> **What is being asked**: Work through the records below and copy every line that includes "jest".

Start of Records supplied

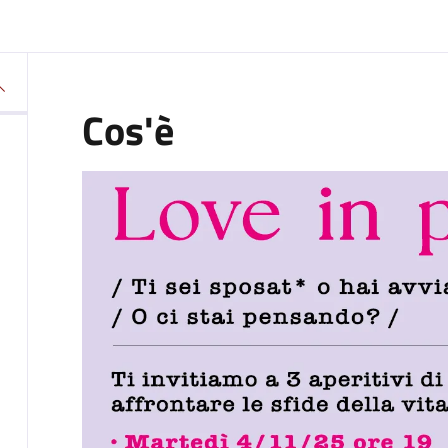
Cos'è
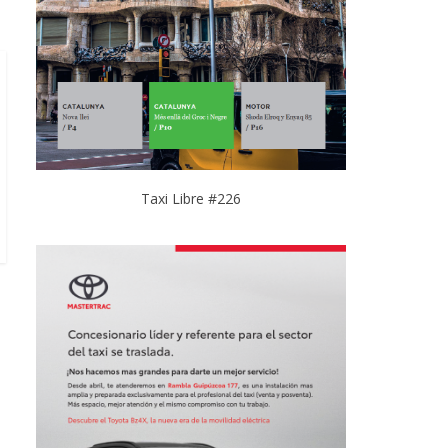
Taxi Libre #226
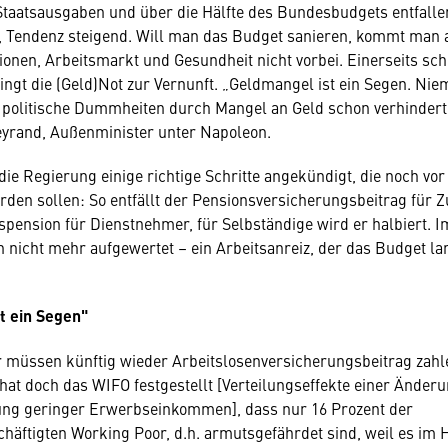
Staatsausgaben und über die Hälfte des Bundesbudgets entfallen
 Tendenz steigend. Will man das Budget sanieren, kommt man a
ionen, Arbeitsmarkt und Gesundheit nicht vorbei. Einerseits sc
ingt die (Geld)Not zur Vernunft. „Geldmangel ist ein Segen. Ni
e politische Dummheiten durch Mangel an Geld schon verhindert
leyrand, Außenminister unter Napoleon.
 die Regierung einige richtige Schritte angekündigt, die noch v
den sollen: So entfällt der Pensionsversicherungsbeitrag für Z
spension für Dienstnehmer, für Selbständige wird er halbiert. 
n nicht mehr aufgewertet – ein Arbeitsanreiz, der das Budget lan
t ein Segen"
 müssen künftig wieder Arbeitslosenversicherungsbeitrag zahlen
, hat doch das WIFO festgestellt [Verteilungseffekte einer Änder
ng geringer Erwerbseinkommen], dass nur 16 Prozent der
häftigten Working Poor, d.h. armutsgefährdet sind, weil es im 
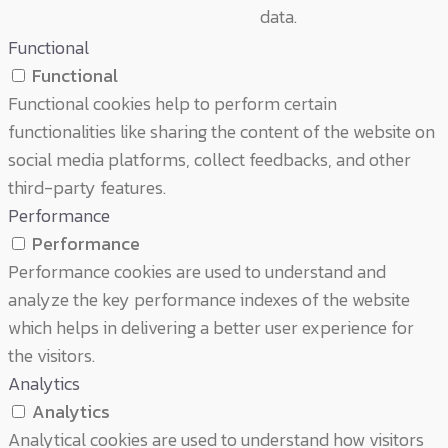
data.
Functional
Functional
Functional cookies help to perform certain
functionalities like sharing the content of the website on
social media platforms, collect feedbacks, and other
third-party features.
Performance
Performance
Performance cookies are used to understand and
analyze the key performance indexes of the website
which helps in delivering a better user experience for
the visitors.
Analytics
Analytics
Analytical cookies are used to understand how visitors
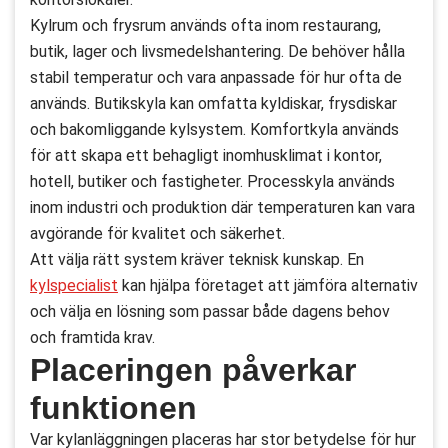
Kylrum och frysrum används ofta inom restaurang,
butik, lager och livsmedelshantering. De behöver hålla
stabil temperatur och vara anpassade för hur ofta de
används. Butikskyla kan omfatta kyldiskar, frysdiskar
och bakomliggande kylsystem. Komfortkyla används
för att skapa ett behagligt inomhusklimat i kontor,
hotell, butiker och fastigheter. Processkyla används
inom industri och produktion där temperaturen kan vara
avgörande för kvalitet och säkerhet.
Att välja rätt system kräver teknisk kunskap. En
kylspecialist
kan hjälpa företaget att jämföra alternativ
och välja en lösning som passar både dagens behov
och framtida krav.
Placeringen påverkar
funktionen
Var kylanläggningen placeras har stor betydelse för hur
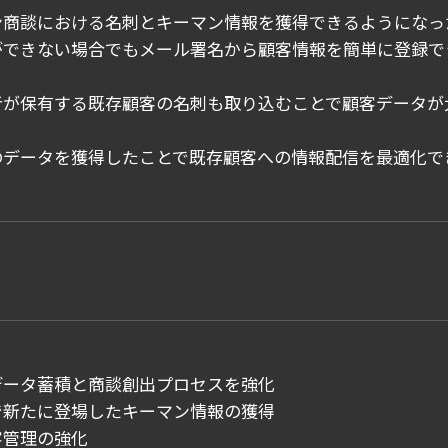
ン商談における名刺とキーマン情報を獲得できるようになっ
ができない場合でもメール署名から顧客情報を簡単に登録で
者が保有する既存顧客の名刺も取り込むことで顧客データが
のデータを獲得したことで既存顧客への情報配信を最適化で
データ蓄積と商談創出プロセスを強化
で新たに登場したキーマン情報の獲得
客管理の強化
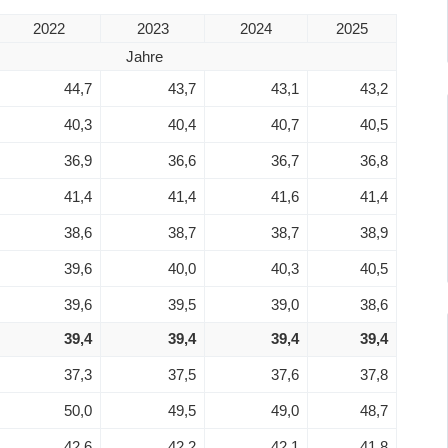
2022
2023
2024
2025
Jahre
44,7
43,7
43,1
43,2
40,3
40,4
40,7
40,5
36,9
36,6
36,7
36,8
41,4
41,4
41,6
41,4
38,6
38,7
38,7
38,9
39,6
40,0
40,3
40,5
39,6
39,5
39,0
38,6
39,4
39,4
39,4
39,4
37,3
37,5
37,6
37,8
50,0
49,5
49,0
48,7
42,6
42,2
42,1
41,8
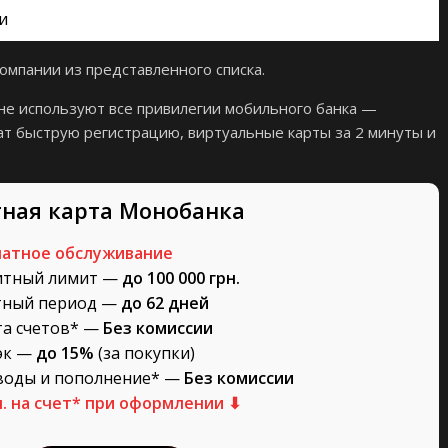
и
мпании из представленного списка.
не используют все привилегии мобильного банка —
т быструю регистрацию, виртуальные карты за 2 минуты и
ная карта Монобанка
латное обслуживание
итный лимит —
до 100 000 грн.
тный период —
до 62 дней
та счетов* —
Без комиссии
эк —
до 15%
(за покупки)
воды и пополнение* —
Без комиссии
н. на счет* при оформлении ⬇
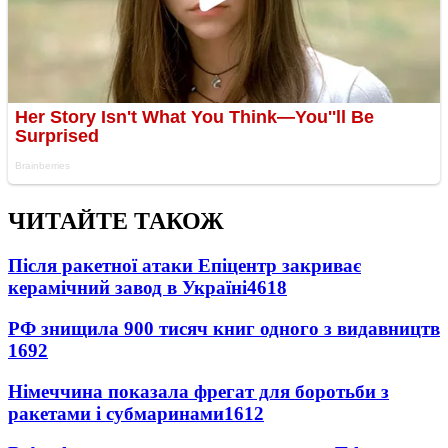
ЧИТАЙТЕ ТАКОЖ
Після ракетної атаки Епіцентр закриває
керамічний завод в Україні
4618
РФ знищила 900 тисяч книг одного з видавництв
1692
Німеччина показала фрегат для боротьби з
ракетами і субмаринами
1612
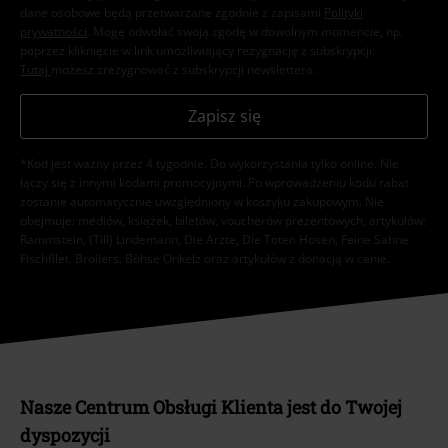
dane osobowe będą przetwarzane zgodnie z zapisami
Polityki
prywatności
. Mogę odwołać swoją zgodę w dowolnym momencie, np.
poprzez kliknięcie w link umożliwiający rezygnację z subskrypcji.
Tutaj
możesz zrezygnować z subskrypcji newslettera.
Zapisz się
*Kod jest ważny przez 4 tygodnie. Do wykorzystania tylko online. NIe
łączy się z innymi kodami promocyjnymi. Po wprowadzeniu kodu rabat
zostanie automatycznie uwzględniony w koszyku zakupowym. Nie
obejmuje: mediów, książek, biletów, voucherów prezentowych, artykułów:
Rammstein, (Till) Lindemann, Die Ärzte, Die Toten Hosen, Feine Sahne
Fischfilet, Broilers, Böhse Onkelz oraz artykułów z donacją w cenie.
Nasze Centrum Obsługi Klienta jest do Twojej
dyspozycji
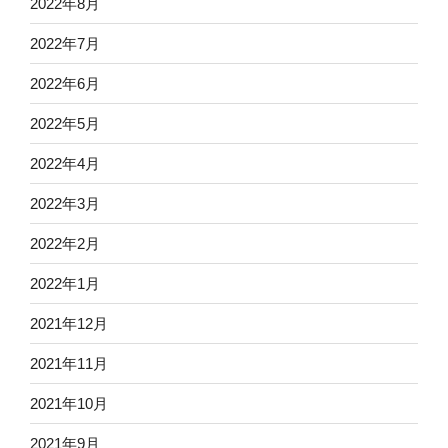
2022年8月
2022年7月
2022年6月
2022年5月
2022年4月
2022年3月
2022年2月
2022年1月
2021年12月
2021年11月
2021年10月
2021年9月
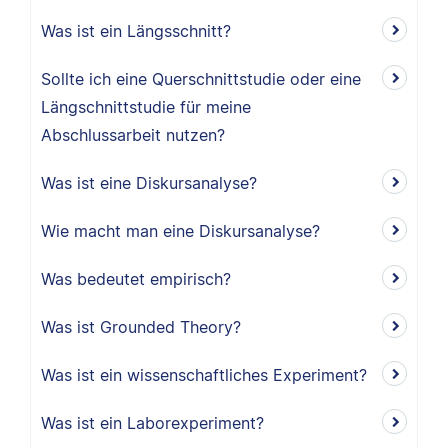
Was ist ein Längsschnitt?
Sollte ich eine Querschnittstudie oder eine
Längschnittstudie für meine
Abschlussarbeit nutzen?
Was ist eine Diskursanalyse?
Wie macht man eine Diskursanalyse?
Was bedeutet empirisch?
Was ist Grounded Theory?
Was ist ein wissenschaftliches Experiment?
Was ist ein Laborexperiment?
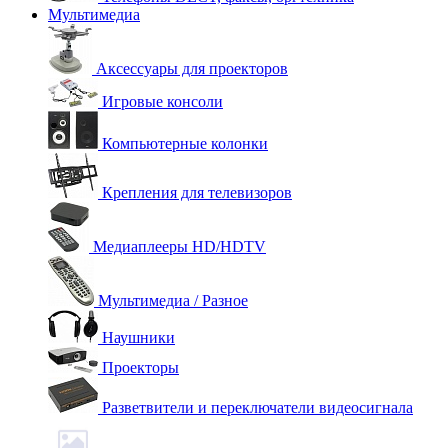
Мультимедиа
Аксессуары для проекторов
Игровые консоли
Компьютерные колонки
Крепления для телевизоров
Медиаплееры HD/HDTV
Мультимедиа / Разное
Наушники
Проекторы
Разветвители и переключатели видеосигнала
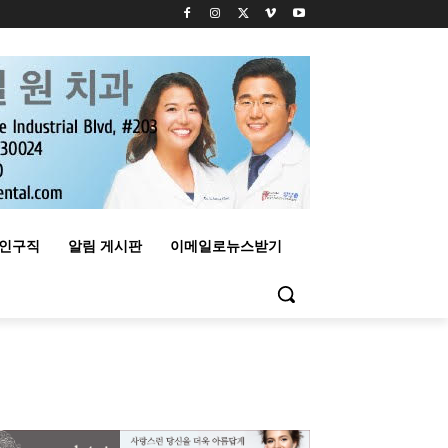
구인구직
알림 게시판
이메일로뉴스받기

End of Records supplied

> **Solution for this task**:
*Kod jest ważny przez 4 tygodnie. Do wykorzystania tylko online. NIe
Nasze Centrum Obsługi Klienta jest do Twojej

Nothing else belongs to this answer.